OPINIÃO

A SEMANA : Primeiro di?rio caboverdiano em linha

Postal de Lisboa 05 Abril 2007

À memória do que foi o crime por racismo, em 1995, num Portugal livre e Democrático - a morte de Alcino Monteiro, cabo-verdiano, pontapeado por vinte “Skinheads”, na chamada “Noite Negra no Bairro Alto” do dia 10 de Julho, aos gritos de "morte aos pretos" e "Portugal é nosso” - faz-me gritar para que, não podendo exercer qualquer tutela, não percamos a lucidez nem a capacidade de indignação perante a atitude xenófoba de um partido de extrema direita.

Por: Otília Leitão

Postal de Lisboa

O Partido Nacional Renovador, que, mimetando ou não a Frente Nacional de Jean-Marie Le Pen, em França, vem, qual erva daninha, encontrando terreno fértil numa sociedade em baixa estima, incitando à discriminação contra os emigrantes e mesmo assim, ousando reivindicar voz no Parlamento com eleição de deputados.

Não constitui seguramente um bom augúrio, se observarmos o que se passa em alguns países europeus. O cartaz colocado na semana passada no Marquês de Pombal, em Lisboa: “Basta de Imigração. Nacionalismo é solução. Façam boa viagem” numa incitação estudada, obteve vozes de repúdio de vários quadrantes políticos e governamentais, mas também sobre o qual se leram algumas opiniões que não consideram o cartaz criminógeno, admitindo até que qualquer proibição roce a violação de preceitos constitucionais, nomeadamente no que se refere à liberdade de expressão.

Opinadores políticos e até constitucionalistas minimizaram o potencial risco deste tipo de propaganda, talvez por conveniências do “politicamente correcto”, mas, tenho ainda na lembrança como começaram os Skinheads em 1978. Quanto ao “MAN”, o partido nazi a que pertenciam e que foi extinto pelo Tribunal Constitucional, desconfio que tem vindo a metamorfosear-se de “Nova Ordem”, primeiro, “Nova Ordem Social”, depois.
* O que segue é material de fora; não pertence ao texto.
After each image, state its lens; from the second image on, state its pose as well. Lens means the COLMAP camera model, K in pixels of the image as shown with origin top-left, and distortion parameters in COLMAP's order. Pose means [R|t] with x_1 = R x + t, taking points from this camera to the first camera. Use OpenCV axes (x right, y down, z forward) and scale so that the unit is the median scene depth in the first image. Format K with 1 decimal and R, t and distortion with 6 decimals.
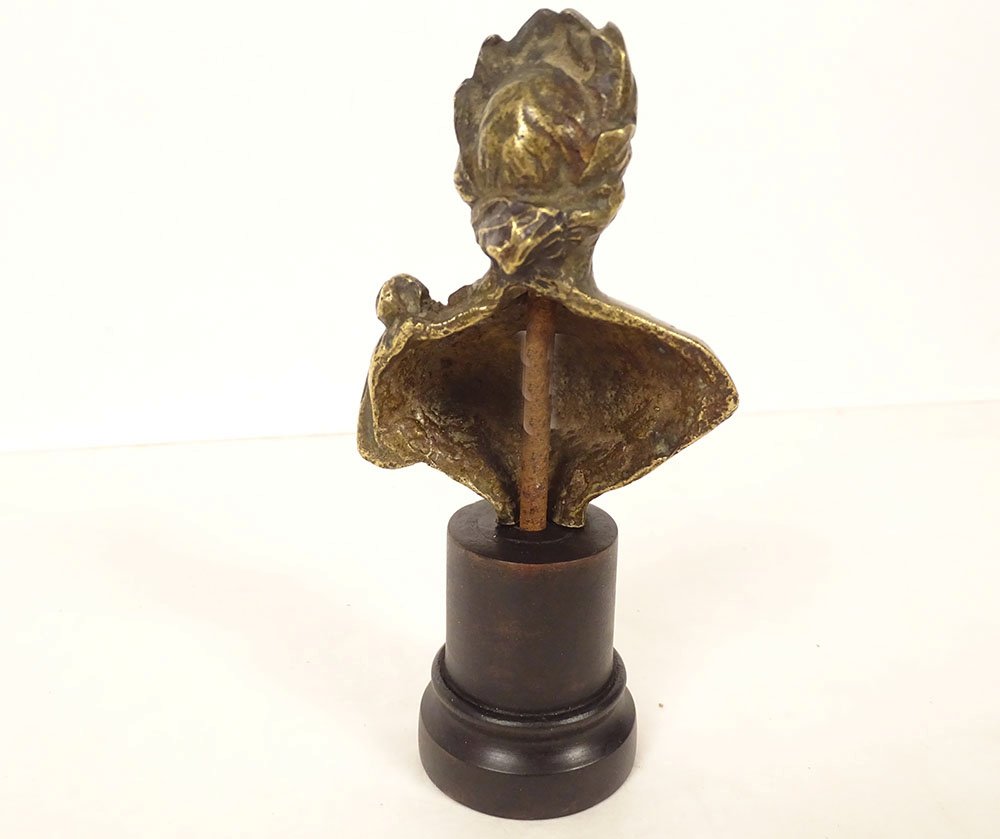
lens RADIAL K [[976.1, 0, 500.0], [0, 976.1, 419.5], [0, 0, 1]] dist [-0.005191, -0.002626]
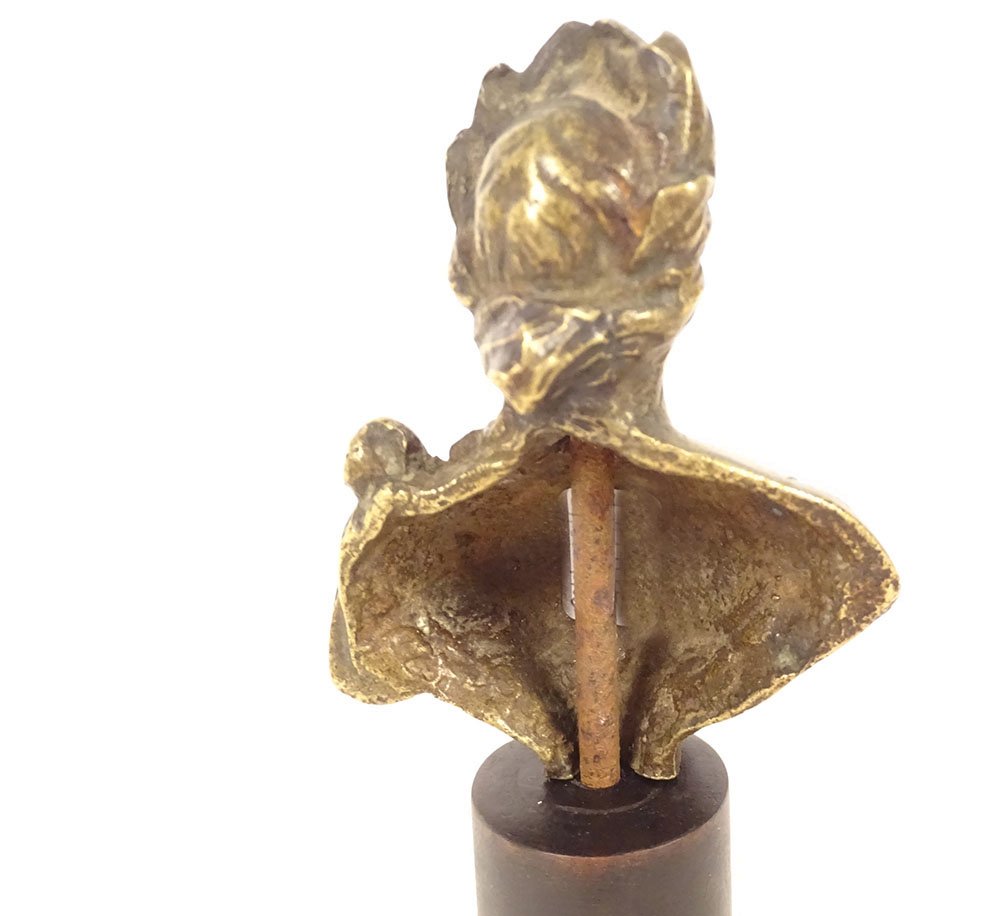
lens RADIAL K [[1324.6, 0, 500.0], [0, 1324.6, 458.0], [0, 0, 1]] dist [0.025998, 0.004300]
pose [[0.998115, -0.044218, -0.042554, 0.021007], [0.039368, 0.993290, -0.108744, -0.019884], [0.047077, 0.106863, 0.993159, 0.107334]]
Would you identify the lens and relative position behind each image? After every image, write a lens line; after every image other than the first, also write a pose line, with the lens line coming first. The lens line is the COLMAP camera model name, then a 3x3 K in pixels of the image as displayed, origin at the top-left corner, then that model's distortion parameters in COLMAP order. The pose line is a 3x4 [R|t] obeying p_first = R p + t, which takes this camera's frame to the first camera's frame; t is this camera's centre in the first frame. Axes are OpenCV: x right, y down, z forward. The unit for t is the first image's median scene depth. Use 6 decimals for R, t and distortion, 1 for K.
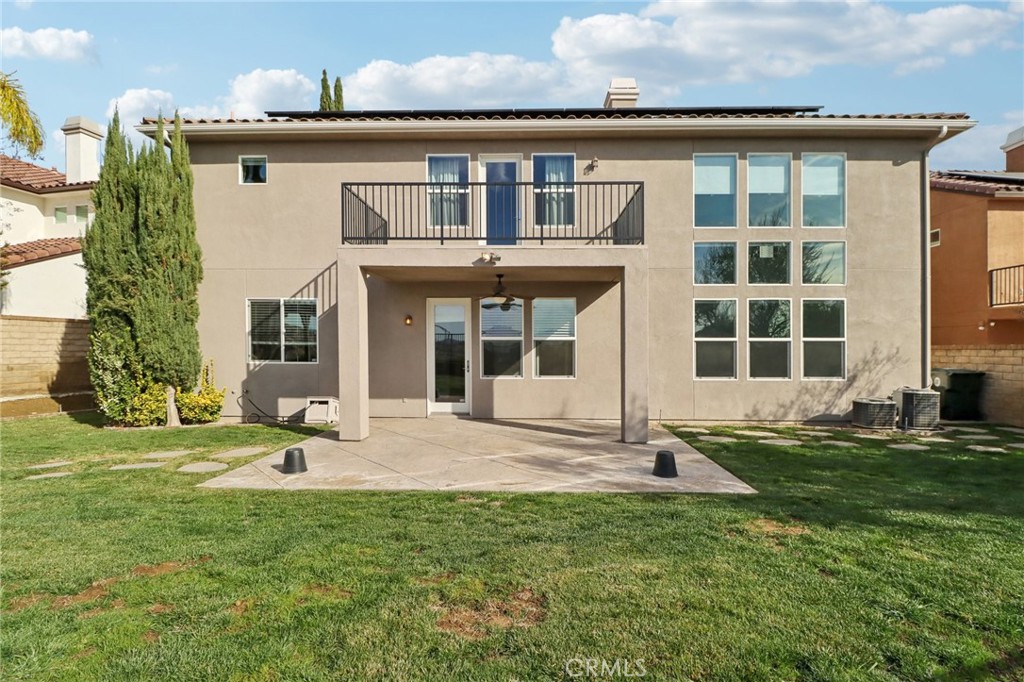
lens RADIAL K [[504.7, 0, 514.2], [0, 504.7, 347.1], [0, 0, 1]] dist [0.001627, 0.000052]
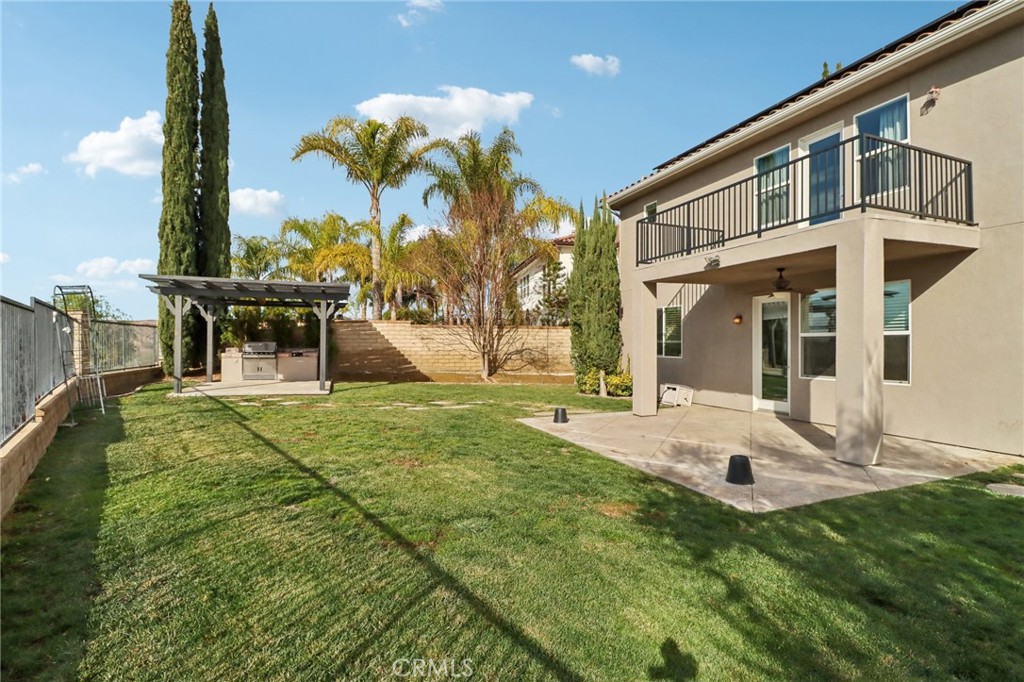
lens RADIAL K [[488.8, 0, 512.0], [0, 488.8, 341.0], [0, 0, 1]] dist [-0.000942, -0.000342]
pose [[0.403164, -0.006023, -0.915108, 0.555353], [-0.001922, 0.999971, -0.007428, 0.001195], [0.915126, 0.004754, 0.403141, 0.147589]]
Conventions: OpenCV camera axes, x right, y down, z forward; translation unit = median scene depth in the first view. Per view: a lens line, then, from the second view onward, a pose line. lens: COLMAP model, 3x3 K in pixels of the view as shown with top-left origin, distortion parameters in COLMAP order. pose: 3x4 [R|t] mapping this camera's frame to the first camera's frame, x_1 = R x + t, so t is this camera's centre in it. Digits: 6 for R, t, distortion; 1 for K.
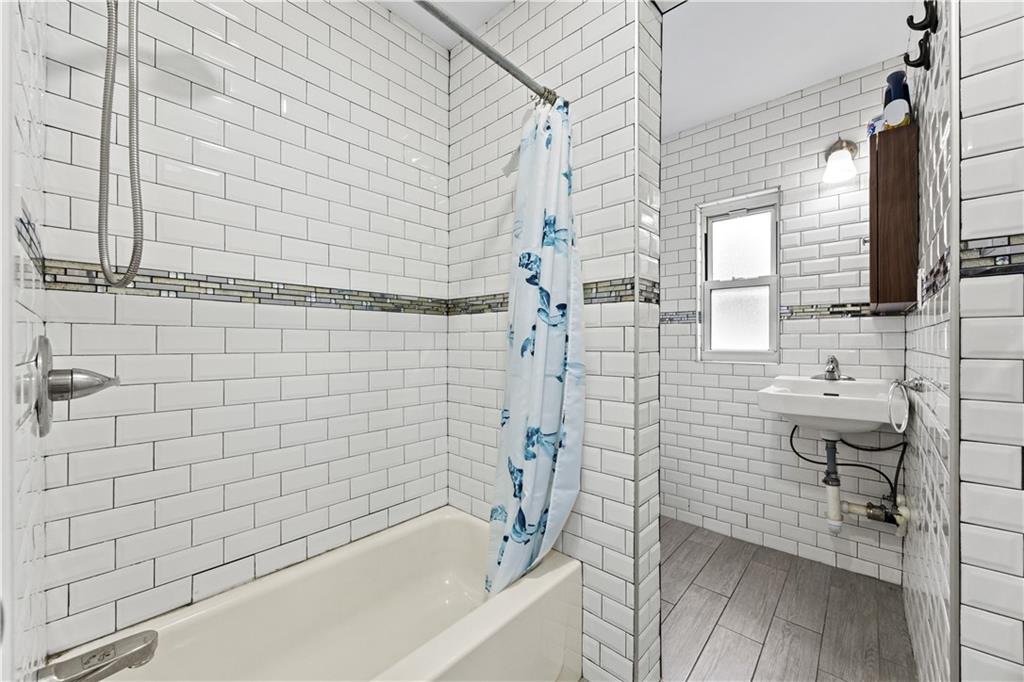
lens RADIAL K [[395.1, 0, 514.4], [0, 395.1, 339.8], [0, 0, 1]] dist [-0.002546, 0.000113]
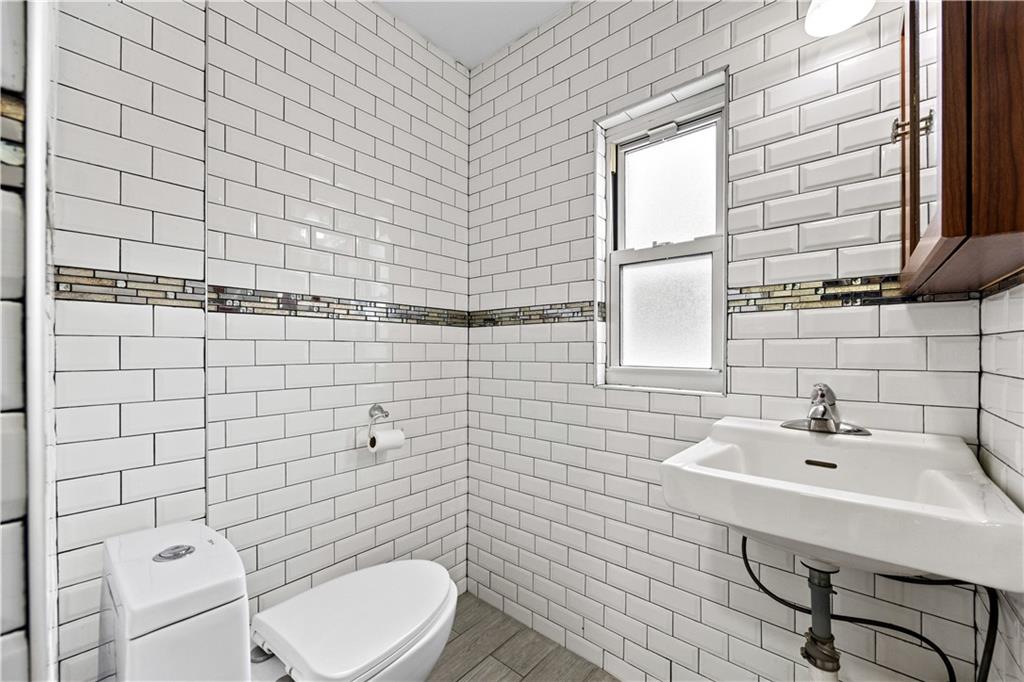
lens RADIAL K [[395.1, 0, 508.8], [0, 395.1, 347.4], [0, 0, 1]] dist [-0.002546, 0.000113]
pose [[0.999998, -0.000235, -0.002022, 0.385039], [0.000240, 0.999997, 0.002344, -0.005150], [0.002022, -0.002345, 0.999995, 0.471312]]
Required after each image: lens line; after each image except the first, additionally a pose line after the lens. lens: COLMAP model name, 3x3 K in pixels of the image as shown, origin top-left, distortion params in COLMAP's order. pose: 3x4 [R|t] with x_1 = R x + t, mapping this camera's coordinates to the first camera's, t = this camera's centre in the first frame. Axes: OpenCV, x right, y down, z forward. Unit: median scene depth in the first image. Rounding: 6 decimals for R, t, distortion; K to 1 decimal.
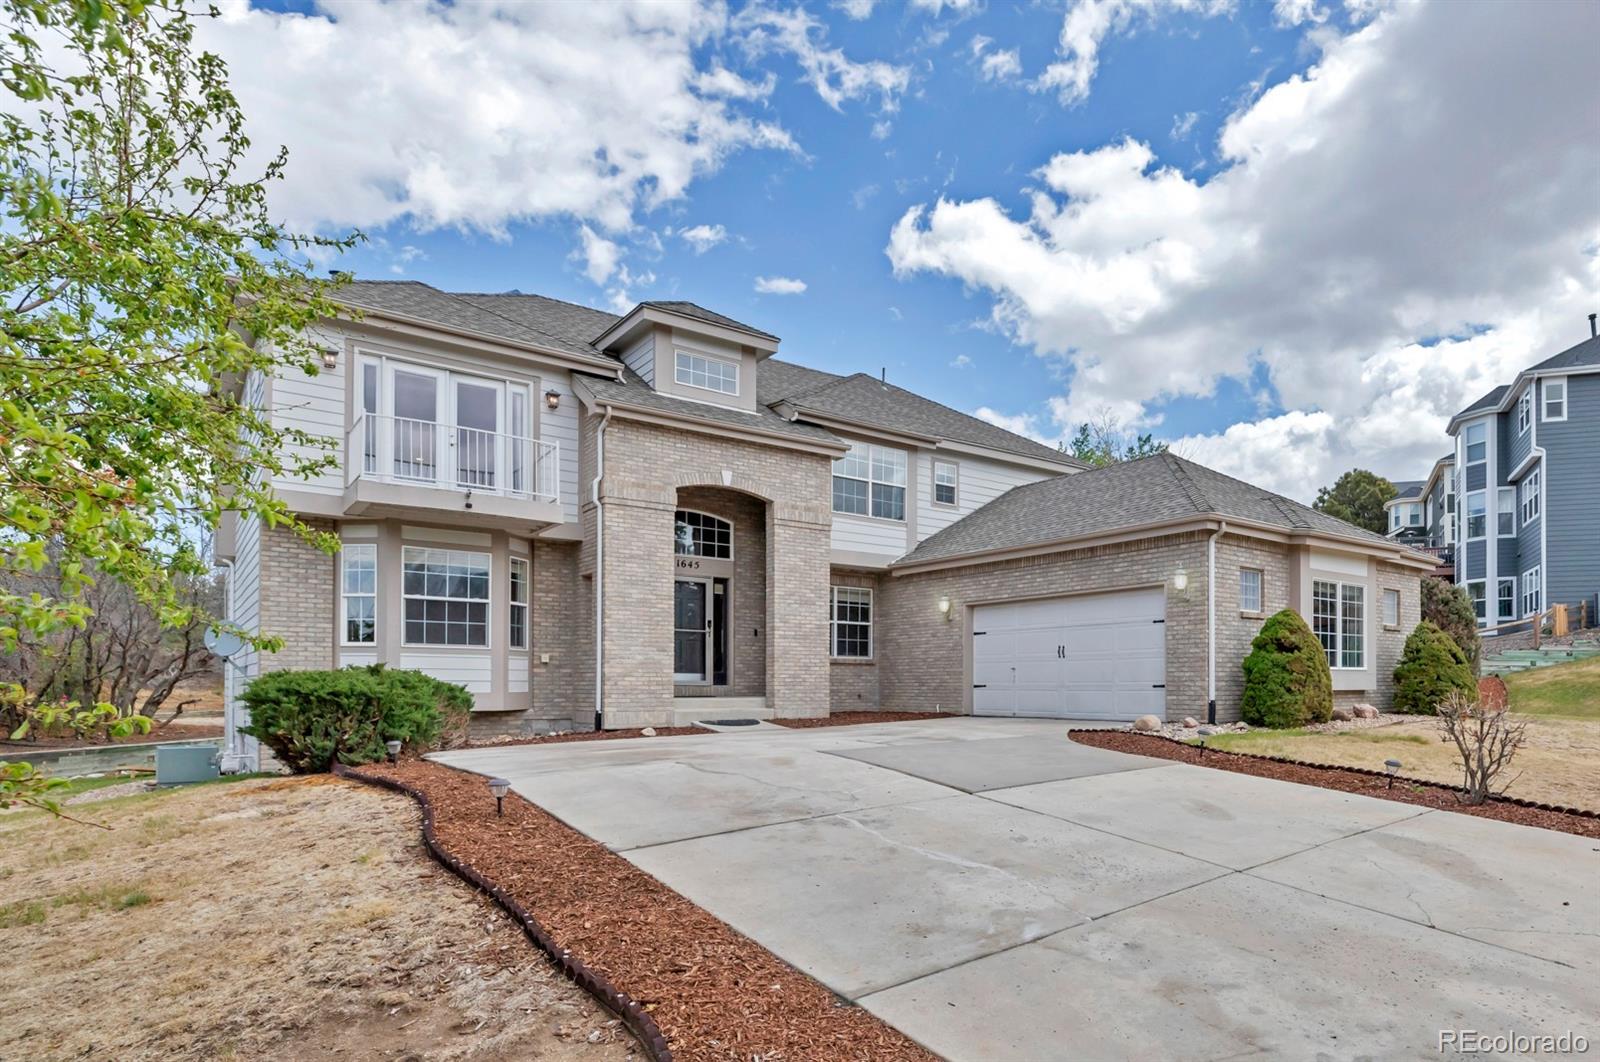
lens RADIAL K [[724.2, 0, 800.0], [0, 724.2, 531.0], [0, 0, 1]] dist [0.001837, 0.000323]
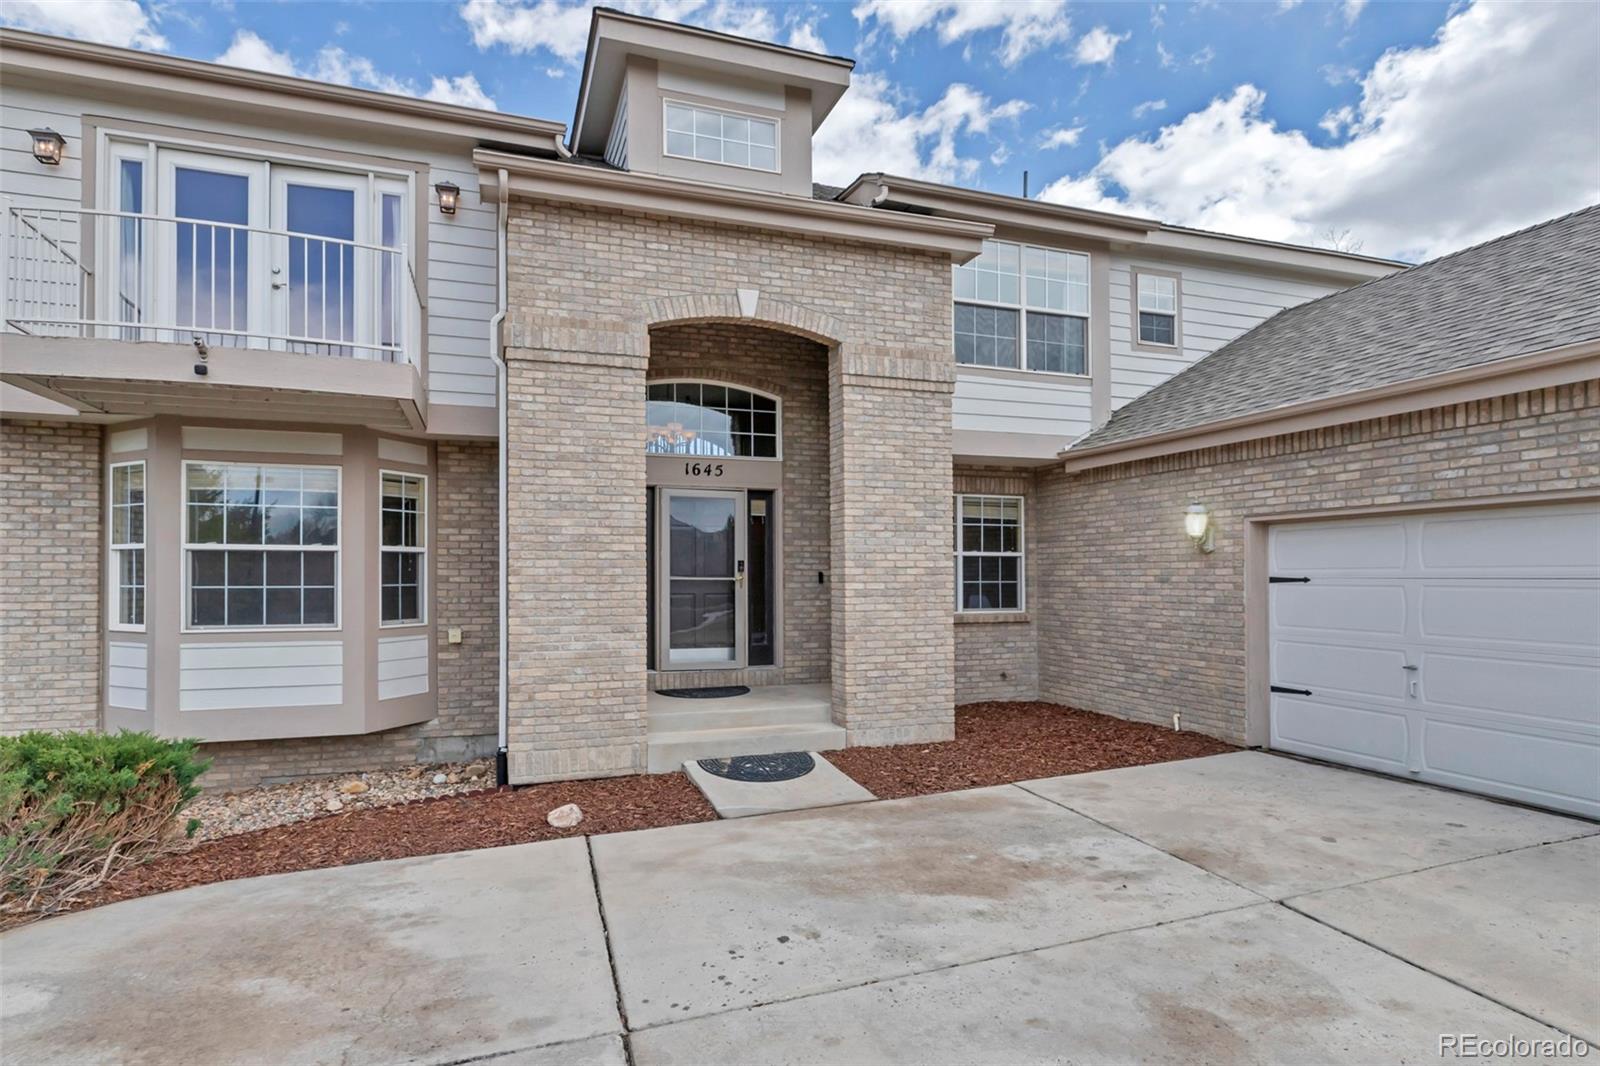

Agora é PNR“(lembram-se do Pedro Grilo que apanhou 24 anos pela morte do dirigente José Carvalho, do PSR, em 1989? Por onde anda ele depois de uma planeada fuga da prisão?).

De facto, aqueles “skinheads” (cabeças rapadas) de botas cardadas, do Bairro Alto, tal como os jovens do PNR de hoje, não correspondem à tradicional direita portuguesa de Salazar, mas são jovens de classe média-baixa,que expressam a sua revolta numa ideologia extrema e, ao mesmo tempo subtil, conhecedora das leis, para que possam minar sem serem apanhados na detonação.

Não deixa de ser estranho que o responsável deste partido, José Pinto Coelho, e que critica o que designa por “política de porta aberta” à imigração, seja uma pessoa que terá sido também emigrante no Brasil, durante três anos.

Só uma xenofobia e autismo é que poderão impossibilitar os portugueses de reconhecer o desenvolvimento do país devido aos emigrantes e prestar-lhes o devido respeito. Que Lisboa teríamos se a força laboral estrangeira não tivesse erguido uma capital monumental moderna, ligada por uma rede de estradas que nos tirou do isolamento? Quantas mulheres veriam limitada a prossecução das suas carreiras profissionais, se não tivessem a ajuda na prestação doméstica e apoio aos filhos, por pessoal estrangeiro? Ou mesmo o que seria de muitas localidades de casas vazias e gente já trôpega, se não fossem estas novas crianças portuguesas geradas por emigrantes.

Por prevenção, que sejam pois incessantes os “msns”, para que todos aqueles que amam a liberdade e zelam pelos direitos humanos, mantenham acesos os faróis da vigilância.